Darauf, dass es bei der Prüfung, ob tatsächliche Verdachtsgründe iSd. § 82 Abs. 1 FinStrG für die Einleitung (Ausdehnung) eines Finanzstrafverfahrens gegeben sind, nicht schon darum geht, die Ergebnisse des Untersuchungsverfahrens vorwegzunehmen, sondern lediglich darum, ob die zu diesem Zeitpunkt vorliegende Akten- und Erhebungslage hinreichende Verdachtsmomente enthält, wird hingewiesen. Ob und in welchem Umfang der Bf. die ihm zur Last gelegten Finanzvergehen tatsächlich begangen hat, bleibt dem Untersuchungsverfahren bzw. der durchzuführenden mündlichen Verhandlung, in deren Rahmen insbesondere LW (nochmals) die Gelegenheit einzuräumen sein wird, sich umfassend zu allen Anschuldigungen zu rechtfertigen.
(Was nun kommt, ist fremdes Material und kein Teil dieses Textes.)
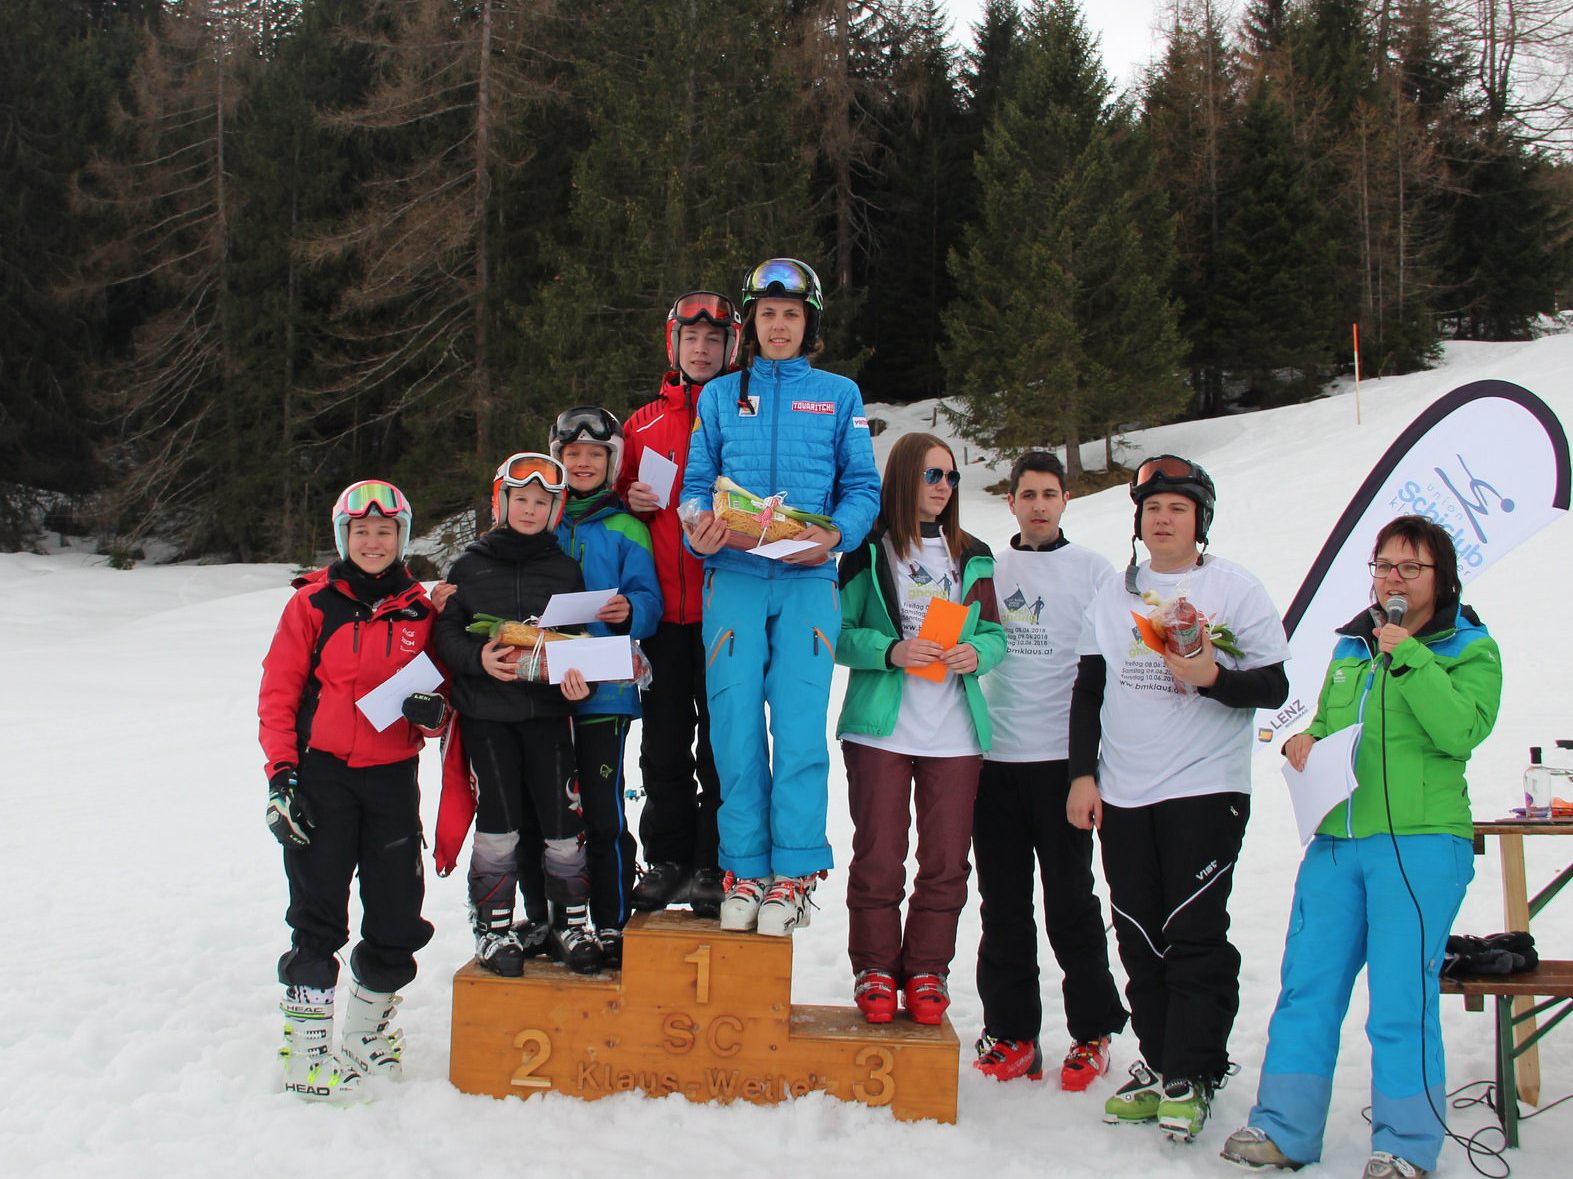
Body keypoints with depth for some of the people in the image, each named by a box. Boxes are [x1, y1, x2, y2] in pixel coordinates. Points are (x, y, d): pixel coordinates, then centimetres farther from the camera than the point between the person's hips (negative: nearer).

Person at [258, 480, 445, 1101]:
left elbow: (440, 687, 15)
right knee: (318, 911, -2)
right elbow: (277, 693, -1)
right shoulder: (314, 604, 0)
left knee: (398, 910, 6)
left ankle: (370, 1026, 25)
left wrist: (432, 711, -9)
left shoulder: (419, 611, 8)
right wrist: (282, 773, -8)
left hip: (393, 776, 3)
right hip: (322, 773, -3)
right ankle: (307, 1037, 10)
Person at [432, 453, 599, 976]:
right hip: (485, 712, -1)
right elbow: (446, 632, 3)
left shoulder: (565, 568, 9)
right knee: (498, 819, -1)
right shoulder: (470, 566, 6)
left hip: (548, 709, 1)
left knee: (562, 817, 0)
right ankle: (494, 927, 13)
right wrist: (478, 657, -15)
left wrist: (578, 678, -10)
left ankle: (572, 922, 15)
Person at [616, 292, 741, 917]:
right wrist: (633, 501, 0)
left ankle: (713, 865, 9)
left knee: (722, 736, 0)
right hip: (663, 607, 4)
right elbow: (620, 495, 22)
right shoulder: (643, 424, 15)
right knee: (664, 741, 9)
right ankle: (667, 859, 19)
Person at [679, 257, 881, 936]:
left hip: (808, 581, -1)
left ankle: (794, 873, 0)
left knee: (800, 725, -8)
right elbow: (697, 484, 13)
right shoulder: (719, 397, 16)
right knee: (735, 723, -3)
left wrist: (835, 534, -12)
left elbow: (863, 486, 8)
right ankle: (745, 871, 6)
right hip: (733, 577, 1)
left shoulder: (839, 396, 13)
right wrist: (700, 528, -10)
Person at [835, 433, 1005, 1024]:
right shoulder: (868, 551, 1)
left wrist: (977, 653, -8)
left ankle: (927, 970, 19)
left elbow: (994, 633, 15)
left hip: (955, 733, 3)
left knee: (946, 861, 5)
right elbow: (839, 634, -2)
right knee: (878, 857, 1)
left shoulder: (972, 556, 13)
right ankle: (875, 967, 16)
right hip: (881, 728, -3)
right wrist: (891, 652, -18)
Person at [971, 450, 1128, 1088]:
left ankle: (1092, 1034, 12)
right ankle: (1012, 1030, 15)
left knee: (1071, 901, 1)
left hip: (1061, 756, -3)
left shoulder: (1092, 571, 4)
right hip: (993, 757, 3)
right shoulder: (989, 568, 12)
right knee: (1003, 903, 7)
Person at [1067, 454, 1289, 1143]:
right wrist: (1083, 773, 8)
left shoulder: (1237, 590, 1)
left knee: (1194, 934, -6)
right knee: (1139, 936, 7)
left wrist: (1211, 677, -19)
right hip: (1122, 795, 4)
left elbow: (1274, 686, -1)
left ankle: (1191, 1077, 4)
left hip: (1206, 789, -4)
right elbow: (1088, 690, 15)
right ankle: (1157, 1063, 17)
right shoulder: (1114, 594, 13)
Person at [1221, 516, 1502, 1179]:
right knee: (1306, 986, 4)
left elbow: (1460, 730, -14)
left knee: (1401, 998, -6)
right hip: (1336, 841, 5)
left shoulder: (1470, 651, 3)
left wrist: (1408, 656, -15)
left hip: (1419, 843, -5)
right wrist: (1303, 741, 8)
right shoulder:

Zum derzeitigen Zeitpunkt ist das Beschwerdevorbringen in Anbetracht der übrigen Aktenlage für sich nicht geeignet, den Verdacht der Finanzstrafbehörde in Richtung § 33 Abs. 1 FinStrG zu zerstreuen, sodass spruchgemäß zu entscheiden und die Beschwerde als unbegründet abzuweisen war.

Rechtsmittelbelehrung

Gegen diese Entscheidung ist gemäß § 164 FinStrG ein weiteres ordentliches Rechtsmittel nicht zulässig. Es steht Ihnen aber das Recht zu, gegen diesen Bescheid binnen sechs Wochen nach dessen Zustellung Beschwerde beim Verwaltungsgerichtshof und/oder beim Verfassungsgerichtshof zu erheben. Die Beschwerde beim Verfassungsgerichtshof muss - abgesehen von den gesetzlich bestimmten Ausnahmen - von einem Rechtsanwalt unterschrieben sein. Die Beschwerde beim Verwaltungsgerichtshof muss - abgesehen von den gesetzlich bestimmten Ausnahmen - von einem Rechtsanwalt oder einem Wirtschaftsprüfer unterschrieben sein.

Gemäß § 169 FinStrG wird zugleich dem Amtsbeauftragten das Recht der Erhebung einer Beschwerde beim Verwaltungsgerichtshof eingeräumt.